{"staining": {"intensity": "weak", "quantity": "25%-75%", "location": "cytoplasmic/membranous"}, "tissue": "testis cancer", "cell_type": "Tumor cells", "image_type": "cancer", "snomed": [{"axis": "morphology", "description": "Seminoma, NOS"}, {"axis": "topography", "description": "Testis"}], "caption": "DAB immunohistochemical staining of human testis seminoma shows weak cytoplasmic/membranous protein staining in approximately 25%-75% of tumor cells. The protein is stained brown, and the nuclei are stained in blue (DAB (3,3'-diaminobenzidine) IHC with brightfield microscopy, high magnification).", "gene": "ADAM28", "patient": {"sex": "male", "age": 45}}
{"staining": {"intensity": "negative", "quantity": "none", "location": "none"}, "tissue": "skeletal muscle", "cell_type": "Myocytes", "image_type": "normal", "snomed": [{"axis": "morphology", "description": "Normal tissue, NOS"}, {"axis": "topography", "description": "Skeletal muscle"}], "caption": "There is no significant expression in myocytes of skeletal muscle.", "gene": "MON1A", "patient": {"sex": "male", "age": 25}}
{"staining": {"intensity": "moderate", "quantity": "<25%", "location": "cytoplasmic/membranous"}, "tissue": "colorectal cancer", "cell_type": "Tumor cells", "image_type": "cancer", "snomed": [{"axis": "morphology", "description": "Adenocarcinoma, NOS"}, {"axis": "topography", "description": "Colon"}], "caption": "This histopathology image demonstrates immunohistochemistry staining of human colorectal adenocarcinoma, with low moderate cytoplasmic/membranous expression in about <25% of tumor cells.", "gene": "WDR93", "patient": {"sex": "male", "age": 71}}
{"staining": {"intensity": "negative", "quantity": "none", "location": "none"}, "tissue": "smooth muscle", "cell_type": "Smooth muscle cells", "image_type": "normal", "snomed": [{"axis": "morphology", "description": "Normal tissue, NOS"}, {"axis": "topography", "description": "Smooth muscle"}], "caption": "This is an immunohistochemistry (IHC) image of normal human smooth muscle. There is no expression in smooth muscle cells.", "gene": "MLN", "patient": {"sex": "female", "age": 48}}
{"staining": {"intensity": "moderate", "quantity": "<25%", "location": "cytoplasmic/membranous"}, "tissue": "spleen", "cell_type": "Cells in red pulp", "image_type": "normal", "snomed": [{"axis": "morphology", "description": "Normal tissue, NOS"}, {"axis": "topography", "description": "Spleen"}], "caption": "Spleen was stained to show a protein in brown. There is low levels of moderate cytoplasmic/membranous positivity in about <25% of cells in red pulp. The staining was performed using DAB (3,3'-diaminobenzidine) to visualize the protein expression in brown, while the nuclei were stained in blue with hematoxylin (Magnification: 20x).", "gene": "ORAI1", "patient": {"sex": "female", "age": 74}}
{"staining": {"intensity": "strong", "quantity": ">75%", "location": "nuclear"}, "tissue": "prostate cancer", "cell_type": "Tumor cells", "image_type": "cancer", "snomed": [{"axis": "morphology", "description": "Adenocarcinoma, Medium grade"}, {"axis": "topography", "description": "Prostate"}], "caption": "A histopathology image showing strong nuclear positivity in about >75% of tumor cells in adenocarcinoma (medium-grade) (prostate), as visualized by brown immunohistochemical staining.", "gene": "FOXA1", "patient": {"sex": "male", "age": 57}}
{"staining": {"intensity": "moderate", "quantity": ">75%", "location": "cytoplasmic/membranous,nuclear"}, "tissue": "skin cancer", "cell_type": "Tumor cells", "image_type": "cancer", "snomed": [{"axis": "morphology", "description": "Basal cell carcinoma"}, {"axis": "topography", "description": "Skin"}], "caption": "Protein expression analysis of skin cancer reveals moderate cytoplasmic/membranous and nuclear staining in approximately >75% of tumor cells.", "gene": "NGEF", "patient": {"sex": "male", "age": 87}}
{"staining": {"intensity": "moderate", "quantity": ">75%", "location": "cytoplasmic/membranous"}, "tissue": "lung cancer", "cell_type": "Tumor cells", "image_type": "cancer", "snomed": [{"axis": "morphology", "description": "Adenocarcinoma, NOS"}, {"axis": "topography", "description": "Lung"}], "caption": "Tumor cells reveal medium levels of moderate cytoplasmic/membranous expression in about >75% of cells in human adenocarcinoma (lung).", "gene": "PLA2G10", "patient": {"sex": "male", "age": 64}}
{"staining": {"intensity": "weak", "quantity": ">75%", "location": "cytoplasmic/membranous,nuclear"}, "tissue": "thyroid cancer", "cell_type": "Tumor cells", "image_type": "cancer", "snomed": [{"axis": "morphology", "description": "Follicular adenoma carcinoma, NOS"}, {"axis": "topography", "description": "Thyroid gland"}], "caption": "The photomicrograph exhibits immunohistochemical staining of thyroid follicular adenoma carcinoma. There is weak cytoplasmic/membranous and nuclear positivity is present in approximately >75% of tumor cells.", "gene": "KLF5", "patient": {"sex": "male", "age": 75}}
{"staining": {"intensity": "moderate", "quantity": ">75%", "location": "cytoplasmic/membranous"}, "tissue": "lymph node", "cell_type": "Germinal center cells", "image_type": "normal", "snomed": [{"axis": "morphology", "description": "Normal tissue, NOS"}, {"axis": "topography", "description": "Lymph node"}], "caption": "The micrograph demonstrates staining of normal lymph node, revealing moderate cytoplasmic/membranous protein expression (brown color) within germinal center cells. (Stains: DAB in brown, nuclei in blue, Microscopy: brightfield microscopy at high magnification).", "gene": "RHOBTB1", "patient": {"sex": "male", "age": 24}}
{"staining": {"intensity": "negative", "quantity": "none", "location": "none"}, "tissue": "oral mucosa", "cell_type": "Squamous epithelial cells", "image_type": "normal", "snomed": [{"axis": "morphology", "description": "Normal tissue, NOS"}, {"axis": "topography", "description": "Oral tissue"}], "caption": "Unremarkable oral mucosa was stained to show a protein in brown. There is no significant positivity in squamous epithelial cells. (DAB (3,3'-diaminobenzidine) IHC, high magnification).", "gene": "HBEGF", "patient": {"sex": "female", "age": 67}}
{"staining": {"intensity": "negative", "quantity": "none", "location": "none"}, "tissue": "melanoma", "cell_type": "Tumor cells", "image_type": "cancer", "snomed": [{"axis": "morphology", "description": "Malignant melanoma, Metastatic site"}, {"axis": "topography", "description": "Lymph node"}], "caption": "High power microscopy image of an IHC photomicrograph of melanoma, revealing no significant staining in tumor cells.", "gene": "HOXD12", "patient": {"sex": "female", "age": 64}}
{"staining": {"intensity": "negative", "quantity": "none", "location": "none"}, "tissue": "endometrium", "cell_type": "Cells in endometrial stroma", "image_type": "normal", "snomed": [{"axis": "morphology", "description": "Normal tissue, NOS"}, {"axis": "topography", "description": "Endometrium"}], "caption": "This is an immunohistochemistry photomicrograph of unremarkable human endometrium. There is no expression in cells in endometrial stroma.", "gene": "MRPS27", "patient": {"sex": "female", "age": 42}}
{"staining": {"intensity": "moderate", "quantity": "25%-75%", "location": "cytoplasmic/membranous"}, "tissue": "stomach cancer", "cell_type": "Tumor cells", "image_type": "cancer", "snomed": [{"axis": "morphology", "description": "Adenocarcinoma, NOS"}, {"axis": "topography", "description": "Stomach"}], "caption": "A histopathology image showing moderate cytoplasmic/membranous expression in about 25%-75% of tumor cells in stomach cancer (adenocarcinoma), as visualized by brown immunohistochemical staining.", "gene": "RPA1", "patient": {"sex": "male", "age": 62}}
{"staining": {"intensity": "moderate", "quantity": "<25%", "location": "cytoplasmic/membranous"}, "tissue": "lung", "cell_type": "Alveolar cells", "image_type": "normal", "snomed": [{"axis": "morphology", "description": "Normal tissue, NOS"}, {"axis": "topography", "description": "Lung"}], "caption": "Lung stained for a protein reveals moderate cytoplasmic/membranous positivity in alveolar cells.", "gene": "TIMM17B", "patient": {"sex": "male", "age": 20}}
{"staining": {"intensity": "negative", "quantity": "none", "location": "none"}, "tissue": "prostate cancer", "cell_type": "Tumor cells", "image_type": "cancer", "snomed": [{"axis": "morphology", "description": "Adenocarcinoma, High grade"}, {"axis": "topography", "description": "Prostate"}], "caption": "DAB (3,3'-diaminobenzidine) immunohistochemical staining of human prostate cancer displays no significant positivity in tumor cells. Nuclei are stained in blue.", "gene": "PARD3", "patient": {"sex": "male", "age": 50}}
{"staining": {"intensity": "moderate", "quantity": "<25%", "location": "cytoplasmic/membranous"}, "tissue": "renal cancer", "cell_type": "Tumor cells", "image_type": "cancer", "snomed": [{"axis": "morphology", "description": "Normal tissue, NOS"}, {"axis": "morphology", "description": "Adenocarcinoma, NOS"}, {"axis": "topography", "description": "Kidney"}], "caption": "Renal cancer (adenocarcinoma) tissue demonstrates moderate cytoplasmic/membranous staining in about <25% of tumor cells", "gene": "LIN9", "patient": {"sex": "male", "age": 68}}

::::::

* Exercise directions: An answer is complete only when it holds every line above containing the string "Prostate".

* Solution:
{"staining": {"intensity": "strong", "quantity": ">75%", "location": "nuclear"}, "tissue": "prostate cancer", "cell_type": "Tumor cells", "image_type": "cancer", "snomed": [{"axis": "morphology", "description": "Adenocarcinoma, Medium grade"}, {"axis": "topography", "description": "Prostate"}], "caption": "A histopathology image showing strong nuclear positivity in about >75% of tumor cells in adenocarcinoma (medium-grade) (prostate), as visualized by brown immunohistochemical staining.", "gene": "FOXA1", "patient": {"sex": "male", "age": 57}}
{"staining": {"intensity": "negative", "quantity": "none", "location": "none"}, "tissue": "prostate cancer", "cell_type": "Tumor cells", "image_type": "cancer", "snomed": [{"axis": "morphology", "description": "Adenocarcinoma, High grade"}, {"axis": "topography", "description": "Prostate"}], "caption": "DAB (3,3'-diaminobenzidine) immunohistochemical staining of human prostate cancer displays no significant positivity in tumor cells. Nuclei are stained in blue.", "gene": "PARD3", "patient": {"sex": "male", "age": 50}}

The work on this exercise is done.